#### DIRECTIONS
From the entries below, copy each line that contains the word "truites".

#### ENTRIES PROVIDED
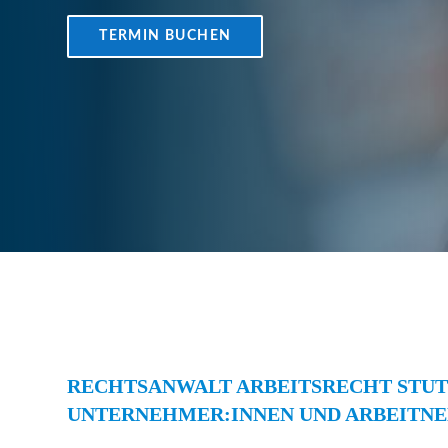
TERMIN BUCHEN
RECHTSANWALT ARBEITSRECHT STUT
UNTERNEHMER:INNEN UND ARBEITN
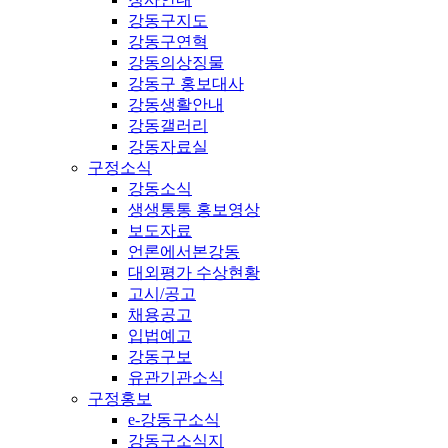
강동구지도
강동구연혁
강동의상징물
강동구 홍보대사
강동생활안내
강동갤러리
강동자료실
구정소식
강동소식
생생통통 홍보영상
보도자료
언론에서본강동
대외평가 수상현황
고시/공고
채용공고
입법예고
강동구보
유관기관소식
구정홍보
e-강동구소식
강동구소식지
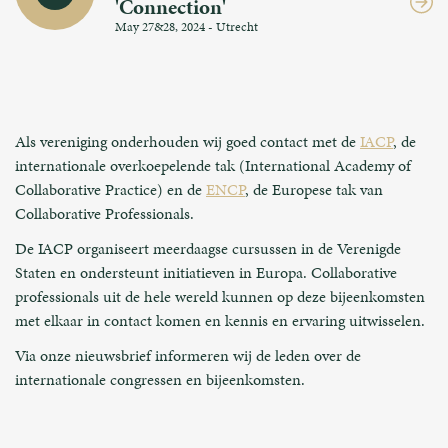
'Connection'
May 27&28, 2024 - Utrecht
Als vereniging onderhouden wij goed contact met de
IACP
, de
internationale overkoepelende tak (International Academy of
Collaborative Practice) en de
ENCP
, de Europese tak van
Collaborative Professionals.
De IACP organiseert meerdaagse cursussen in de Verenigde
Staten en ondersteunt initiatieven in Europa. Collaborative
professionals uit de hele wereld kunnen op deze bijeenkomsten
met elkaar in contact komen en kennis en ervaring uitwisselen.
Via onze nieuwsbrief informeren wij de leden over de
internationale congressen en bijeenkomsten.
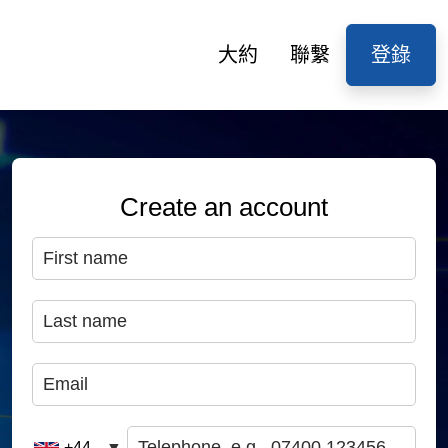
大約
聯繫
登錄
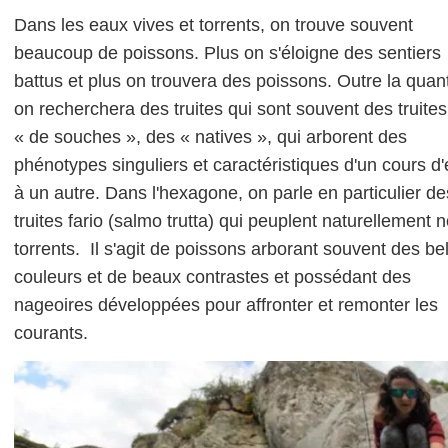
Dans les eaux vives et torrents, on trouve souvent
beaucoup de poissons. Plus on s'éloigne des sentiers
battus et plus on trouvera des poissons. Outre la quant
on recherchera des truites qui sont souvent des truites
« de souches », des « natives », qui arborent des
phénotypes singuliers et caractéristiques d'un cours d
à un autre. Dans l'hexagone, on parle en particulier de
truites fario (salmo trutta) qui peuplent naturellement 
torrents. Il s'agit de poissons arborant souvent des be
couleurs et de beaux contrastes et possédant des
nageoires développées pour affronter et remonter les
courants.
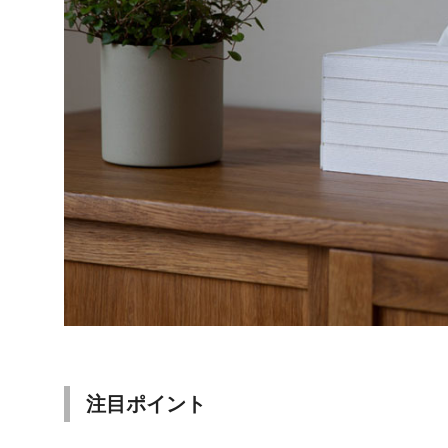
注目ポイント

#### REPLY
on recherchera des truites qui sont souvent des truites
truites fario (salmo trutta) qui peuplent naturellement 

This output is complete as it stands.